Andei me informando,
agora, o que aconteceu com o filho de Dona Alvina e irmão do Braz, o Francisco
Moacir dos Santos, aquele meu primeiro universitário, que, faz cinquenta anos,
entrou na minha vida com seu bonezinho azul, trazendo atrás de si todo um rol
de novidades que iria mudar tantas coisas para tantos de nós: formou-se,
constituiu família, está vivo, hoje morando no Rio de Janeiro.
Que bom saber dele,
daquele moço mais sabido e mais corajoso do que todos nós outros, tão sabido
que foi da primeira turma da primeira faculdade da FURB, que soube segurar a
vida com as mãos e dar aquele grande passo que o tirou do nosso mundo pequeno e
escuro.
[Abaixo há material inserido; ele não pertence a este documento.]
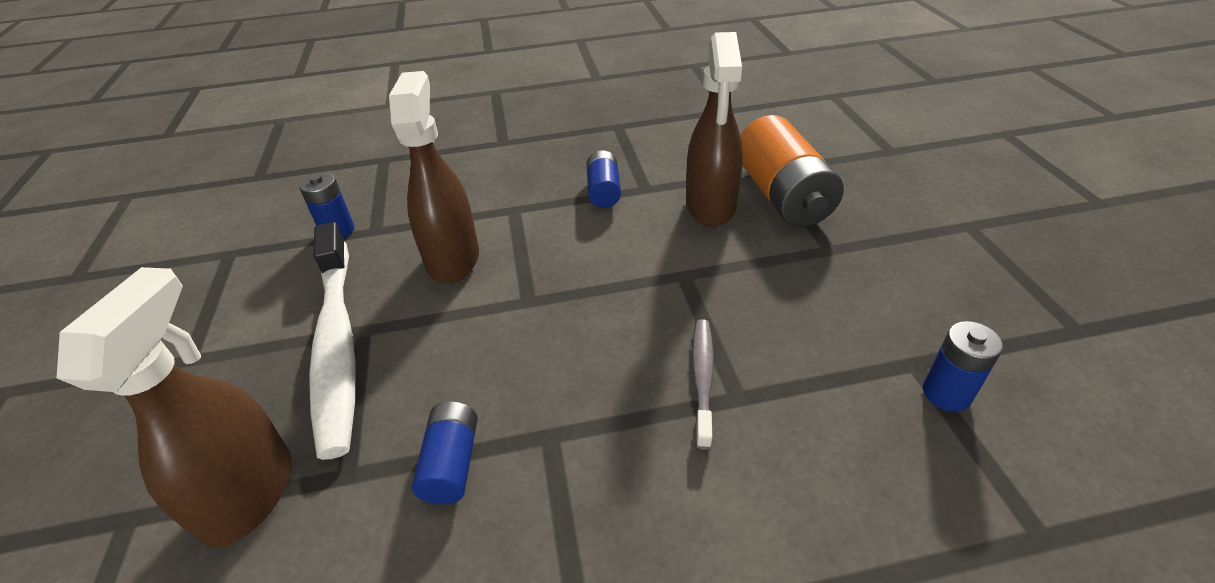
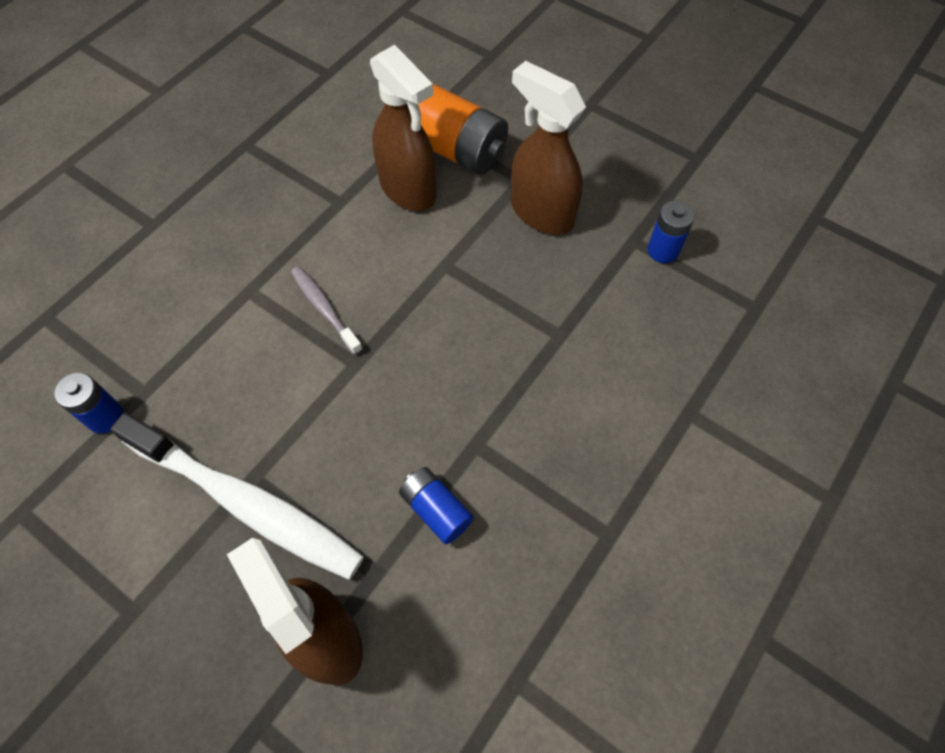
camera: 45 degrees left, 20 degrees up
brown spray bottle [389,71,479,283] -> brown spray bottle moved to [511,61,586,235]
blue battery [586,150,621,208] -> none
grey toothbrush [692,319,714,450] -> grey toothbrush moved to [291,267,363,355]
Faz cinquenta anos neste ano que um primeiro universitário apareceu na
minha vida, e parece-me que ainda estou sobre aquele monte de areia, pasma com
a sua aparição andando circunspectamente rua acima! Bem que gostaria, hoje, de
lhe dar um abraço!
Lá de algum lugar, Dona
Alvina deve estar vendo esta minha vontade!
Blumenau, 08 de Agosto
de 2014.
* Escritora de Blumenau/SC, historiadora e
doutoranda em Geografia pela UFPR, autora de mais três dezenas de livros, entre
os quais os romances “Verde Vale” (dez edições) e “No tempo das tangerinas” (12
edições).
Menos de cinco anos depois desse fato, a minha mãe, com 33 anos, pacata dona de casa e mãe de três filhos, de 14, 13 (eu) e 5 anos se tornava uma universitária de Medicina. Pegaram uma mecha do cabelo dela que era negro como as asas da graúna e o descoloriram em amarelo ouro. Isso sim, foi susto, pois a partir daí, ela nunca mais largou de um livro (que já gostava muito), e passou a ficar horas dissecando cadáveres. Linda a sua história, Urda, e especialmente a maneira doce de contar. Eu aproveitei e peguei carona nas suas lembranças e fui visitar o passado das estranhezas e esquisitices.